手段9にかかる遊技機は、手段1から手段8のいずれかの遊技機において、前記演出図柄は所定のパターンで動作するものであることを特徴とする。
手段1および手段2にかかる遊技機は、識別図柄を構成する少なくとも一部分を模した演出図柄を利用した特定演出が実行可能である。つまり、当否判定結果を報知するための識別図柄を生かして、遊技の趣向性を高めることが可能である。
手段3の遊技機のように、演出図柄が表示された後、当該演出図柄が模した対象となった識別図柄を、それとは異なる態様である代替図柄に変化させるようにすれば、演出図柄が識別図柄から抜け出たものであるという印象が高まる。つまり、特定演出の趣向性を高めることが可能である。

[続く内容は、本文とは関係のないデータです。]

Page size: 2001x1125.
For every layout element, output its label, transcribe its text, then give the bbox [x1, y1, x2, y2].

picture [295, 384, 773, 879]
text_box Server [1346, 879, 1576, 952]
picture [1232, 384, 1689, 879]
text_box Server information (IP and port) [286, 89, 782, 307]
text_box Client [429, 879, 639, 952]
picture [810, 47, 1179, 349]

手段4の遊技機のように、変化前の識別図柄から少なくとも色調を変化させたものを代替図柄とすれば、演出図柄が識別図柄から抜け出たものであるという印象をさらに高めることが可能である。
手段5の遊技機のように、特定演出が開始されてから終了するまでに一の識別図柄または識別図柄の組み合わせが一または複数回停止または仮停止する場合であっても、代替図柄が維持され、当該代替図柄が他の種類の識別図柄とともに変動するようにすれば、識別図柄の組み合わせが停止または仮停止した後も特定演出が続いていることを分かりやすくすることが可能である。
手段6の遊技機のように、演出図柄を、主図柄部および/または補助図柄部の少なくとも一部を模したものとすることが可能である。
手段7の遊技機のように、演出図柄を、補助図柄部を模したものとすれば、特定演出が開始された場合であっても、主図柄部はそのまま識別図柄に残るため、特定演出が開始されたことによって当否判定結果が分かりにくくなるのを抑制することが可能である。
手段8の遊技機のように、特定演出が、演出図柄が他の図柄と関連付けられた演出を含むものとすれば、演出の趣向性をさらに高めることが可能である。
手段9の遊技機のように、演出図柄が所定のパターンで動作するものとすれば、演出の趣向性をさらに高めることが可能である。